** Provided text **
━━━━━━━━━━━━━━━━━━━━

Breach of the Implied Undertaking Rule

[18] Didier alleges that Sobeys improperly used the information in Richard Didier’s affidavit to enter into its own purported lease for the leased premises with Na-Mor, and, thereby breached the common law implied undertaking rule.

[19] There is some question, whether with the adoption of Rule 30.1, the common law rule still exists. Nevertheless, where a party voluntarily swears and serves an affidavit with the intention that it be made public and used in support of its position, there can be no reasonable expectation of confidentiality or limitation on its use once it is served on the opposing party.

[20] In April or May 2000, Sobeys had commenced discussions with Na-Mor regarding a new lease after expiry of its lease on February 28th, 2001. Those discussions continued during the summer and into the early fall of 2000, with Sobeys being unaware that Na-Mor was engaging in separate negotiations with Didier. After the affidavit of Richard Didier, dated November 7th, 2000, was served on Sobeys, it learned for the first time that Didier was competing for the site. Sobeys then proceeded to finalize a lease agreement with Na-Mor.

[21] Didier submits that Sobeys was obliged to stand aside and let Didier negotiate exclusively with Na-Mor, despite Sobeys’ ongoing negotiations and its pre-existing desire to extend its lease with Na-Mor. There was no indication given in Richard Didier’s affidavit prepared for public court filing, that this information was provided on a restricted basis. Nor could any such expectation be reasonably assumed given the parties’ openly adverse interests at this stage with respect to the leased premises.

[22] Therefore, even if the common law undertaking rule continues to exist in Ontario, Didier has not established an arguable case that any breach has occurred in the circumstances of this case.

Duty of Fair Dealing

[23] Didier claims that Sobeys breached its duty of fair dealing imposed by the Arthur Wishart Act. Under s. 3 of that Act, every franchise agreement imposes on each party a duty of fair dealing in its performance and enforcement. The “duty of fair dealing” includes the duty to act in good faith and in accordance with reasonable commercial standards.

━━━━━━━━━━━━━━━━━━━━

** What to work on **
Carry on the court decision about Didier and Sobeys, starting right after its last sentence. The records have nothing to do with the court decision on Didier's claims against Sobeys.

━━━━━━━━━━━━━━━━━━━━

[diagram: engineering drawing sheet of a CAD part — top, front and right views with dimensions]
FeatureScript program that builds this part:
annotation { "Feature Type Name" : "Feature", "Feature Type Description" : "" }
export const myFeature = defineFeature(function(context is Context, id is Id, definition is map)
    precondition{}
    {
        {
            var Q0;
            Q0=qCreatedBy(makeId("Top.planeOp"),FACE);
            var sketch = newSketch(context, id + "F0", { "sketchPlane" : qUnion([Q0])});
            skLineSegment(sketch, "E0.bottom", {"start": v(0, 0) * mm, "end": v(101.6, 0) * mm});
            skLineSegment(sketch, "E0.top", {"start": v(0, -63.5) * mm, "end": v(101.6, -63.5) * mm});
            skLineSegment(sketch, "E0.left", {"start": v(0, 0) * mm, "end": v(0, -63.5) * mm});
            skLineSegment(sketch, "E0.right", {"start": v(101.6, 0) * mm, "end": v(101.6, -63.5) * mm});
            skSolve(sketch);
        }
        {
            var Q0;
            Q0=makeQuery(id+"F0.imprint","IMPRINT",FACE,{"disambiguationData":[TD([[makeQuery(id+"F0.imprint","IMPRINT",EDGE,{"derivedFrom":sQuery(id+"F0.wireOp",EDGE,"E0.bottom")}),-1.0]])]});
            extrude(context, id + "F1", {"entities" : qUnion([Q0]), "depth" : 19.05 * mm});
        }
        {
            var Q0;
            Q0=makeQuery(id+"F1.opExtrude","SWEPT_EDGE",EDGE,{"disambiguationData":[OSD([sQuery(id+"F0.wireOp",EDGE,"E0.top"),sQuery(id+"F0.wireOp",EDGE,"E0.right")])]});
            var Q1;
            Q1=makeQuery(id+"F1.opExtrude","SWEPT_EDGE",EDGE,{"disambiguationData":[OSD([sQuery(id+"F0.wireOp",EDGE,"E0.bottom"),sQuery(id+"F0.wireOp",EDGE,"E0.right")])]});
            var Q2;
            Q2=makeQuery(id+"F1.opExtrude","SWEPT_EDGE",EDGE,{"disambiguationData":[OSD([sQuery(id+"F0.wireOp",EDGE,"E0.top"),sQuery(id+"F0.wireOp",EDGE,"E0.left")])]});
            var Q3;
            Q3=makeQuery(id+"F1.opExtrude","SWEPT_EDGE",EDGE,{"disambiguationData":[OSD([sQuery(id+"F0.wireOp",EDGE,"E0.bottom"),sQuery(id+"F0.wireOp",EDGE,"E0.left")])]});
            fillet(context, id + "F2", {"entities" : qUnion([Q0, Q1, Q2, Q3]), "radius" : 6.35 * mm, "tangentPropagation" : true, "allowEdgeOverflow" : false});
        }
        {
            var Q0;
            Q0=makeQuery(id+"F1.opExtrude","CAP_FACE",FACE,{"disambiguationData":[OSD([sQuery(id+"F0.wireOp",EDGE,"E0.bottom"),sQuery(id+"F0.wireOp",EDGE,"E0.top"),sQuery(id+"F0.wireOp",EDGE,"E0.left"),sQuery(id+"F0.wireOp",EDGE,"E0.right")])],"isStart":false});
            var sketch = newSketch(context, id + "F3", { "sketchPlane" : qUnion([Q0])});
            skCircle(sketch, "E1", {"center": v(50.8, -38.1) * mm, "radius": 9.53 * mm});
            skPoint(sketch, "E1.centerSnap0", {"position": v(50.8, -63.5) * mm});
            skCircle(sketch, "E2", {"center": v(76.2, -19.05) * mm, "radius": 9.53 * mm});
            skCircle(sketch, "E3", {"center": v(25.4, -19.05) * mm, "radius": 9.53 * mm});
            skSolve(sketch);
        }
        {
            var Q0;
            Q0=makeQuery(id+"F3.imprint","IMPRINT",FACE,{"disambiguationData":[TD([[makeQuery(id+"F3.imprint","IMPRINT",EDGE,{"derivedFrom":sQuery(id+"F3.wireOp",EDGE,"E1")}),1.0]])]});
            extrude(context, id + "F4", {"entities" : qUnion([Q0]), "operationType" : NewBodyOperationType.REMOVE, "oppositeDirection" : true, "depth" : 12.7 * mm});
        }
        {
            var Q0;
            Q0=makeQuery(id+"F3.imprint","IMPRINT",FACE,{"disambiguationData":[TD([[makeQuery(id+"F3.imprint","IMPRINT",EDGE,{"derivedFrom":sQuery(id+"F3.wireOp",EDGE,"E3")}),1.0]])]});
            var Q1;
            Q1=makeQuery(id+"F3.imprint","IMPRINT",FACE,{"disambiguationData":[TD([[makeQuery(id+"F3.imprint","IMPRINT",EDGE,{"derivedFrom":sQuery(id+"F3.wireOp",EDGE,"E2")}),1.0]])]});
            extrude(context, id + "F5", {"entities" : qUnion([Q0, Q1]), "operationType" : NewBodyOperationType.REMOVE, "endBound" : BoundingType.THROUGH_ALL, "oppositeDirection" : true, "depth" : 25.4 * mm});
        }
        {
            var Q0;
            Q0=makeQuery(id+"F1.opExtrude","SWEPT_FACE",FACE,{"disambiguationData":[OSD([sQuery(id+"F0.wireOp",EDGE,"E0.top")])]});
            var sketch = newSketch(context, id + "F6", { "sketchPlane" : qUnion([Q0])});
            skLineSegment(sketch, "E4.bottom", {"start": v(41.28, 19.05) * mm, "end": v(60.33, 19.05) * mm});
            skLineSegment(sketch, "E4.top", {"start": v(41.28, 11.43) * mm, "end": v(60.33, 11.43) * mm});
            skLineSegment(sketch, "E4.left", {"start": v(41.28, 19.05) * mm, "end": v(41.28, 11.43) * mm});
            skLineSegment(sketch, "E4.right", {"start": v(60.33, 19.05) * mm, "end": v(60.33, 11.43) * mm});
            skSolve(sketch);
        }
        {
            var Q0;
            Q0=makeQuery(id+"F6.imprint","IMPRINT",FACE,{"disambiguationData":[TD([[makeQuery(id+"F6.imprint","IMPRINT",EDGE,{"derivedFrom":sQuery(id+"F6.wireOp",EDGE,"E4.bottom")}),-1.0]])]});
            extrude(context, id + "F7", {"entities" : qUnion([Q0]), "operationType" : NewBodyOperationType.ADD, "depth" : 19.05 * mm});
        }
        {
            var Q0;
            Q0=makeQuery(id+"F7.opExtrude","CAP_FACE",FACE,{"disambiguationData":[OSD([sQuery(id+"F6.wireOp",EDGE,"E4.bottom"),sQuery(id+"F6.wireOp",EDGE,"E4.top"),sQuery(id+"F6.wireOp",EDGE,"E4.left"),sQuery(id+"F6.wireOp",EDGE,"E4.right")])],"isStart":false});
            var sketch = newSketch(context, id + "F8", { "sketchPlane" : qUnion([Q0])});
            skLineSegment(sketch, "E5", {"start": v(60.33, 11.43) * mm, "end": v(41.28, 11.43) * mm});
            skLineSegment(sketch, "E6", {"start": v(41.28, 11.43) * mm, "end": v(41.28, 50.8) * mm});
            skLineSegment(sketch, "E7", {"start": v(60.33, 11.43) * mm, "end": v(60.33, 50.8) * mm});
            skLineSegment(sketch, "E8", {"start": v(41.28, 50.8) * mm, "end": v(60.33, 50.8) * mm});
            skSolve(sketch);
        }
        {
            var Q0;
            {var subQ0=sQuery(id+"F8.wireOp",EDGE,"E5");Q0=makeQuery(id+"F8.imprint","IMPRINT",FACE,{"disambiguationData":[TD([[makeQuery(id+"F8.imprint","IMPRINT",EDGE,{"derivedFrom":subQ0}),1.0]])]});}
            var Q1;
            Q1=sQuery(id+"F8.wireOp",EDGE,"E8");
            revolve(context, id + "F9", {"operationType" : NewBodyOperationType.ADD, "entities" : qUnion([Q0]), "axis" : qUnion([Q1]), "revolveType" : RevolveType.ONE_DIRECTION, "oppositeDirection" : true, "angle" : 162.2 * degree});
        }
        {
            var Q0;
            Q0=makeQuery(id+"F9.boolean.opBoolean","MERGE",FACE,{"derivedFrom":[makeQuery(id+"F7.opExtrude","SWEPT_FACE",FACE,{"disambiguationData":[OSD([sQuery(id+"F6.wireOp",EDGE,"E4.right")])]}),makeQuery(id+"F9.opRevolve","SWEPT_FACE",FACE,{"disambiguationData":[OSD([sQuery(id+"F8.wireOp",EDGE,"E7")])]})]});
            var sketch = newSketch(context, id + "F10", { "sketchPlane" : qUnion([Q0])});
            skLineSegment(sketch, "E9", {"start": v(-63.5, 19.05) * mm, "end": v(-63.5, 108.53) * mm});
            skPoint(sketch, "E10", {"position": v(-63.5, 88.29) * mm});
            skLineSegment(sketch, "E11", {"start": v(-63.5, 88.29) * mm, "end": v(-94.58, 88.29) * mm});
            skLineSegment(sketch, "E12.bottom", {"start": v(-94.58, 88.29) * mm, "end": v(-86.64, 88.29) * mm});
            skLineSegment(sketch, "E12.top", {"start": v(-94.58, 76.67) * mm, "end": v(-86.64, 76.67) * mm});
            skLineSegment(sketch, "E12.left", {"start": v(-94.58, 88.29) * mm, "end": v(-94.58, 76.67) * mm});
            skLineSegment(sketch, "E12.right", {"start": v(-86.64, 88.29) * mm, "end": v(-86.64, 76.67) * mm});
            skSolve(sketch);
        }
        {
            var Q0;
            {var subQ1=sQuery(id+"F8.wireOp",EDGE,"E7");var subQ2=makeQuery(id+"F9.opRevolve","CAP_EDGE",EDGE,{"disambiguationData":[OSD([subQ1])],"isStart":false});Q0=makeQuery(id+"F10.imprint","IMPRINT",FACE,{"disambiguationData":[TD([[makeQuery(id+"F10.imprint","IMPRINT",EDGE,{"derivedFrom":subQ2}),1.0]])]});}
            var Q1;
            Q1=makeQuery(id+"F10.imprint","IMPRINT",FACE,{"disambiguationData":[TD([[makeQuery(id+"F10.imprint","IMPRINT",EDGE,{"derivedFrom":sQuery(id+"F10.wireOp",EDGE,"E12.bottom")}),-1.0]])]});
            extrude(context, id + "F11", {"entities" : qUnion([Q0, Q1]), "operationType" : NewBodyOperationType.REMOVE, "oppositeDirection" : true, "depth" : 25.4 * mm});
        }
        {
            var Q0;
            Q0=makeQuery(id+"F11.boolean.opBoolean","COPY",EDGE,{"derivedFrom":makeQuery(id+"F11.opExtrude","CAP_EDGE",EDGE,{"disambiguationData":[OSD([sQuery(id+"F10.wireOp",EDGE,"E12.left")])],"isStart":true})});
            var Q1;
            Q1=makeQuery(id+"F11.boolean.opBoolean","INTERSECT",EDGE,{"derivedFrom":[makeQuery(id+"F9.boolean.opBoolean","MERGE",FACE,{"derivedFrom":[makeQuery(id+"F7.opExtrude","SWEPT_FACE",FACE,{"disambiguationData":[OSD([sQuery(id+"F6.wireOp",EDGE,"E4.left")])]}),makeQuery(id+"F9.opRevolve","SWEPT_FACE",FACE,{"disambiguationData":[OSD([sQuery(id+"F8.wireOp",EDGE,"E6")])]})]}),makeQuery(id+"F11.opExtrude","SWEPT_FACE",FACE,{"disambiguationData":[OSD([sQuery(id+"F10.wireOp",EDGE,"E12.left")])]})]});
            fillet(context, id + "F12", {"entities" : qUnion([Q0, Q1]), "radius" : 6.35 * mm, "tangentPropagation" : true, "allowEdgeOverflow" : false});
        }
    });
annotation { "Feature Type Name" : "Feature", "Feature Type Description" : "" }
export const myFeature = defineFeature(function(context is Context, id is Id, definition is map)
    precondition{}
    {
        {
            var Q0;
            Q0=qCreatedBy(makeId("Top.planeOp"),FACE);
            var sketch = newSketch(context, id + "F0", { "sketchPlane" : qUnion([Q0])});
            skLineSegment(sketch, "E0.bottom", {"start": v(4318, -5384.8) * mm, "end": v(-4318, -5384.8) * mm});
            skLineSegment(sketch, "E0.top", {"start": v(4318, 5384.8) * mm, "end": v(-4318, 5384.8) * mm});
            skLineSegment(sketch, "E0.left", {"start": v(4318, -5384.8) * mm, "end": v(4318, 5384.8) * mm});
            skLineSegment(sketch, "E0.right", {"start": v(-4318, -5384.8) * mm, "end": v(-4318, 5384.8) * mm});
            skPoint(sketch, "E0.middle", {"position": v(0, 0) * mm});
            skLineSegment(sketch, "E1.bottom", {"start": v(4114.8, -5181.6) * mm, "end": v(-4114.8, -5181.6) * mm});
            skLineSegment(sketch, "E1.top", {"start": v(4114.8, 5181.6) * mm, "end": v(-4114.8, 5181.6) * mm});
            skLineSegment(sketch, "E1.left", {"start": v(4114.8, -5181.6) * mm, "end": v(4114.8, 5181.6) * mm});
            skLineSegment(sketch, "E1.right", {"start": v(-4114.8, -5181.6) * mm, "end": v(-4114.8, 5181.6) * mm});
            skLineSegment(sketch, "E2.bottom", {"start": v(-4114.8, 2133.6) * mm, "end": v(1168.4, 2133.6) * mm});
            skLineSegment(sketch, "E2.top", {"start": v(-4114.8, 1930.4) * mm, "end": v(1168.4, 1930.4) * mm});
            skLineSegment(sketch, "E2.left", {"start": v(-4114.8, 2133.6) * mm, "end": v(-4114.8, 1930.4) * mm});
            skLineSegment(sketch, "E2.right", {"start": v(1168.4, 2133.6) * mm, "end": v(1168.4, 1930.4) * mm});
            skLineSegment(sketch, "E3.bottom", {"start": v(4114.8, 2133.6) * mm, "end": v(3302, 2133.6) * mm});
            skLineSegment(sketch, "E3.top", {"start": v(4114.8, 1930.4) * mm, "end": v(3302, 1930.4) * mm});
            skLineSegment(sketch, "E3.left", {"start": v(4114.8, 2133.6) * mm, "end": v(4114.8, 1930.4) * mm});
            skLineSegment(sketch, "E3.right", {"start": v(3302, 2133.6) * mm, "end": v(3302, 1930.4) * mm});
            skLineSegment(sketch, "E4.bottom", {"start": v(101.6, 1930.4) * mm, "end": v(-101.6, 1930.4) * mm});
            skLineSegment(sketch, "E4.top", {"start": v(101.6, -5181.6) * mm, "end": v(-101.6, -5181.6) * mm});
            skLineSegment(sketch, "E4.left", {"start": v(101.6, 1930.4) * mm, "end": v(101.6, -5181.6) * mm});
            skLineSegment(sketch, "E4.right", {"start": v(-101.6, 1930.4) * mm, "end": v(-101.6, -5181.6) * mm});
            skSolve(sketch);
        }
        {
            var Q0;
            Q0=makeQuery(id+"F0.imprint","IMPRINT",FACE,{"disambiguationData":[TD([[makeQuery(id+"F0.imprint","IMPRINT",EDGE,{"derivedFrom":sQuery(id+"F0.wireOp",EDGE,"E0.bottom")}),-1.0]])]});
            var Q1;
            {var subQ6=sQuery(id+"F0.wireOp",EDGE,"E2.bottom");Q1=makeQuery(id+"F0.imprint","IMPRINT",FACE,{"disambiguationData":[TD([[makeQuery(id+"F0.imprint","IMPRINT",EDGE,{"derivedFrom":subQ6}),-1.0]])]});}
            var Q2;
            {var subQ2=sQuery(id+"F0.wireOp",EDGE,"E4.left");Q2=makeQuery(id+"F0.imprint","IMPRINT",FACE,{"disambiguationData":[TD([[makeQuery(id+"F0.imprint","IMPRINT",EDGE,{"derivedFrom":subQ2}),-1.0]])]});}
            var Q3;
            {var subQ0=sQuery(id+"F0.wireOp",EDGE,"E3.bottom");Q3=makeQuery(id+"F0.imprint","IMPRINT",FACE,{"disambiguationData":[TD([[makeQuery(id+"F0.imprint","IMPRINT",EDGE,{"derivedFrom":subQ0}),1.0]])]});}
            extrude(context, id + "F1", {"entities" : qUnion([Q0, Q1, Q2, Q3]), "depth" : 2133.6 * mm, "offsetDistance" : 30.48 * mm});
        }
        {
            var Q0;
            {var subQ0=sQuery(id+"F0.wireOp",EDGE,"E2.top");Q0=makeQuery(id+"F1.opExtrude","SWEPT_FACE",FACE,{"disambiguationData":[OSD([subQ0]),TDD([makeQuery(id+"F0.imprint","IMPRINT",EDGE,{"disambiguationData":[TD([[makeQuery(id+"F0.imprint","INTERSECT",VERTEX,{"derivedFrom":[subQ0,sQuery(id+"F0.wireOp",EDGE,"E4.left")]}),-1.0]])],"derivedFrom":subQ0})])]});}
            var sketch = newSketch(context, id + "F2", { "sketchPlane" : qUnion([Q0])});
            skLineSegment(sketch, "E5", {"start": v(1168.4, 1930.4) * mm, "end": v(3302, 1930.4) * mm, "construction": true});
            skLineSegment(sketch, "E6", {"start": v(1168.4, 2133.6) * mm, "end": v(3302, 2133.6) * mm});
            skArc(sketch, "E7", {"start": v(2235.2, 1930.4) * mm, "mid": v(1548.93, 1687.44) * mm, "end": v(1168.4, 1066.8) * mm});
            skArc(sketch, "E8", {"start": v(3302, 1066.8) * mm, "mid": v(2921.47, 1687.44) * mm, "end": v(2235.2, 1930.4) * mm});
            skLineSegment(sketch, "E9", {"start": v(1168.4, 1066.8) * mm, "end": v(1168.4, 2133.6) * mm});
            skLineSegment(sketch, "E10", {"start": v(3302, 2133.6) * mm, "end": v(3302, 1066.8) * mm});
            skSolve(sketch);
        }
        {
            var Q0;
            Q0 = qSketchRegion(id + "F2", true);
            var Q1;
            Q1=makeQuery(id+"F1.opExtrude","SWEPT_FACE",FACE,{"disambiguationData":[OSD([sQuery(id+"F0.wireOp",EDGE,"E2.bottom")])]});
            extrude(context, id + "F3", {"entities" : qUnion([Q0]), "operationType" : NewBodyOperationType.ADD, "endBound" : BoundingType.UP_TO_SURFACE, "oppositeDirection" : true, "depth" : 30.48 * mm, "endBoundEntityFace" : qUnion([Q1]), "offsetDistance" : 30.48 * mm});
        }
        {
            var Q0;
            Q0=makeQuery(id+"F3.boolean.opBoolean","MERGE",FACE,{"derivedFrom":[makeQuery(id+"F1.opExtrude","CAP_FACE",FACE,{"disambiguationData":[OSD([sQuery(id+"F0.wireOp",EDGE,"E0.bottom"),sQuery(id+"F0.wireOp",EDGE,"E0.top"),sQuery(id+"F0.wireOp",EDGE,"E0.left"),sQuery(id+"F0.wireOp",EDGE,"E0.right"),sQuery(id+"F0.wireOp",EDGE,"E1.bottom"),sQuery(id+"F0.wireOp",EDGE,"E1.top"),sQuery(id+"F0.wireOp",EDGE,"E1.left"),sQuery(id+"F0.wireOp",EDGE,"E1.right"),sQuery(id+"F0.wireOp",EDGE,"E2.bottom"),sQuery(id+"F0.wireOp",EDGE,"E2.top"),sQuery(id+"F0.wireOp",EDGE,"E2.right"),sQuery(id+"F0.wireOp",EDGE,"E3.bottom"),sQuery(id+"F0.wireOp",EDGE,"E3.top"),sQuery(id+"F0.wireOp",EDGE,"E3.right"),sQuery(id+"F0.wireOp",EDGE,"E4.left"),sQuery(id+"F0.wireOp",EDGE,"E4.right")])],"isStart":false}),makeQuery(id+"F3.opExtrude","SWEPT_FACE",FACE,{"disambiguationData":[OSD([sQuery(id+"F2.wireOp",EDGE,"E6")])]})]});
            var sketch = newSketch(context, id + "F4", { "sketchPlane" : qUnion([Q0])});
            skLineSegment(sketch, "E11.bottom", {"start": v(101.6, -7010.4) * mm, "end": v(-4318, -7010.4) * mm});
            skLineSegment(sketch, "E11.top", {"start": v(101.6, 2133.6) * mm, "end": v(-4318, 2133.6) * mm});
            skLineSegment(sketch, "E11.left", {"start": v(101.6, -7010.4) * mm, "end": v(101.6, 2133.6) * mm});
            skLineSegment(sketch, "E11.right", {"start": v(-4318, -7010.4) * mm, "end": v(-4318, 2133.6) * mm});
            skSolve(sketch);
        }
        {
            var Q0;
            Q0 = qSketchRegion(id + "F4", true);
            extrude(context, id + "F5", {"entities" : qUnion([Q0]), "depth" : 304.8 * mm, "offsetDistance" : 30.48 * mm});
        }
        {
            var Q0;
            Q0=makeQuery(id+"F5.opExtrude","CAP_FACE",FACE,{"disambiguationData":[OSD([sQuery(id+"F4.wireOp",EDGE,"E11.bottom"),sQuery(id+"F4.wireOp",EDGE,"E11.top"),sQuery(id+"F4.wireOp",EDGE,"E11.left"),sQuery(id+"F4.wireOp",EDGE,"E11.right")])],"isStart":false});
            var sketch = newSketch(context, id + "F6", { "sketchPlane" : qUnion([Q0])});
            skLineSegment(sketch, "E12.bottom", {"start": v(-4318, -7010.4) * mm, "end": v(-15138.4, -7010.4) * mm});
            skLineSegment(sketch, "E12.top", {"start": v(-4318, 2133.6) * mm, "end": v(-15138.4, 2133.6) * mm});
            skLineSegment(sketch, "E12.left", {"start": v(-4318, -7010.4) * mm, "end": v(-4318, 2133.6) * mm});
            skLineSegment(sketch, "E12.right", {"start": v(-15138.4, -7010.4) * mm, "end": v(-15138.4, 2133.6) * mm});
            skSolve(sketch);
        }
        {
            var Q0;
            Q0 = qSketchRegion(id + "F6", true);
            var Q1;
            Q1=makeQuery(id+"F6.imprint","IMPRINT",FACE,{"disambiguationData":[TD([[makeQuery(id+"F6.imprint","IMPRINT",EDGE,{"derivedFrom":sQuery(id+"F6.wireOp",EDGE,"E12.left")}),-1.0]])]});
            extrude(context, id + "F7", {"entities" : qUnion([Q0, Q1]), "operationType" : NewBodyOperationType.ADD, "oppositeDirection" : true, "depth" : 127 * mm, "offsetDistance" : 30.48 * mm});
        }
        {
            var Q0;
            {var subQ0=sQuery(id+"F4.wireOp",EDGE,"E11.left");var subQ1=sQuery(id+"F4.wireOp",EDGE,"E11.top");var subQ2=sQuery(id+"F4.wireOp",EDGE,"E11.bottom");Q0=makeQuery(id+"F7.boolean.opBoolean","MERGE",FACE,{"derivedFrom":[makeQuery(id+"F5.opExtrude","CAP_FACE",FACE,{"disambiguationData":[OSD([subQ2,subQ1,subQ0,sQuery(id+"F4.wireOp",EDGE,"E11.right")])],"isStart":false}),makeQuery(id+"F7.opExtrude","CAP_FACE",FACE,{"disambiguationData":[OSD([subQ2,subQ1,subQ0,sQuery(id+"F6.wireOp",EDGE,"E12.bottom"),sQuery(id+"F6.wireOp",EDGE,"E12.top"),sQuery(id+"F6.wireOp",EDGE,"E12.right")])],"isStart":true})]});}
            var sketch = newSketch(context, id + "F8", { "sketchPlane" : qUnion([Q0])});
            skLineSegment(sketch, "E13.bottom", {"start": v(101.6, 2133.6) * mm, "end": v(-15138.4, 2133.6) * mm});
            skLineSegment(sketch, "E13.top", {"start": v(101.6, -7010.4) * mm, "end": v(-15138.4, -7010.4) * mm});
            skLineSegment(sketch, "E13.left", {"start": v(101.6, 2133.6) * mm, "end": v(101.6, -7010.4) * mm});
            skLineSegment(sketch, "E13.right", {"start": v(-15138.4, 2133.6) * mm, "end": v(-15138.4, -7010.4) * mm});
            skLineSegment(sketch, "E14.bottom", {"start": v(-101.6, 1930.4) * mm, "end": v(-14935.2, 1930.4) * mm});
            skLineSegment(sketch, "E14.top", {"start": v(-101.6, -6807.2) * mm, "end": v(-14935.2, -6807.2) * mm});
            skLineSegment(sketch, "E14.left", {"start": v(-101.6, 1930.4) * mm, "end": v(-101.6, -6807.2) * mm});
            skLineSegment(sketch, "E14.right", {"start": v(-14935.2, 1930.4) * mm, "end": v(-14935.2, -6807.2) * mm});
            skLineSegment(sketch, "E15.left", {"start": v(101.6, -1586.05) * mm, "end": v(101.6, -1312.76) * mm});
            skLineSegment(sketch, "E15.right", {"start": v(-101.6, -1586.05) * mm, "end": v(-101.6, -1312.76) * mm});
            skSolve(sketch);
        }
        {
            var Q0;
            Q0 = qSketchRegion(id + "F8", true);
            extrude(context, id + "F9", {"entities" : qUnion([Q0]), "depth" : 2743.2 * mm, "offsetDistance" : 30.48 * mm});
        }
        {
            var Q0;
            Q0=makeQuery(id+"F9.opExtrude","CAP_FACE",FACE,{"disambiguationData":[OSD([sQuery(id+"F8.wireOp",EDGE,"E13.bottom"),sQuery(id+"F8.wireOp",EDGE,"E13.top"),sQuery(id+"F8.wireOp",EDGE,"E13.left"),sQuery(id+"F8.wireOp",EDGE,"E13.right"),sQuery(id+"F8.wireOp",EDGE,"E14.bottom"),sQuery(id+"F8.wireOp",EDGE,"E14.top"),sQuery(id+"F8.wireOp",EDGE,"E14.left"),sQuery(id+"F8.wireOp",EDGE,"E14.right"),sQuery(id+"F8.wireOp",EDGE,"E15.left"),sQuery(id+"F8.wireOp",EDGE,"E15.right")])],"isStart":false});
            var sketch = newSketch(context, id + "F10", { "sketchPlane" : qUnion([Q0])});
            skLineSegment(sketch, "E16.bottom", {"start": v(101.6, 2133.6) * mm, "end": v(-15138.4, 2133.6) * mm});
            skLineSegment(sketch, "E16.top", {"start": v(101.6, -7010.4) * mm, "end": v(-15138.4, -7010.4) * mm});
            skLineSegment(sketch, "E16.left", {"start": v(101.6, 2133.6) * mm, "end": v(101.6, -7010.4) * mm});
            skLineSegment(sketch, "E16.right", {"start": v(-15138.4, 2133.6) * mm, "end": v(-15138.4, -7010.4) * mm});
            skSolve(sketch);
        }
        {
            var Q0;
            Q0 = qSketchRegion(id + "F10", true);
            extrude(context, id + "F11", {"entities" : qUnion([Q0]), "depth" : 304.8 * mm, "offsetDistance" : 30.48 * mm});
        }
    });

━━━━━━━━━━━━━━━━━━━━

** Response to this exercise **
[24] This duty applies to performance and enforcement of existing agreements. It surely does not compel one party to renew an expiring relationship when it considers it to be commercially unreasonable. In any event, Didier had the same intention as Sobeys with respect to the leased premises. In July 2000, Didier was seeking from Na-Mor an option to the premises in order to tie down the site for itself and get ahead of everyone else, including Sobeys. It was clear at that point that Didier was interested solely in obtaining control of the leased premises without regard to the commercial interests of Sobeys. Both parties were freely competing, in their own interests, to acquire control of the site once their relationship had ended. In doing so, neither side was breaching its respective duty of fair dealing. Accordingly no arguable cause of action for breach of duty of fair dealing has been established.

Unjust Enrichment

[25] In a claim for unjust enrichment, a plaintiff must prove:

(1) an enrichment of the defendant;

(2) a corresponding deprivation on the part of the plaintiff; and

(3) the absence of any juristic reason for the enrichment.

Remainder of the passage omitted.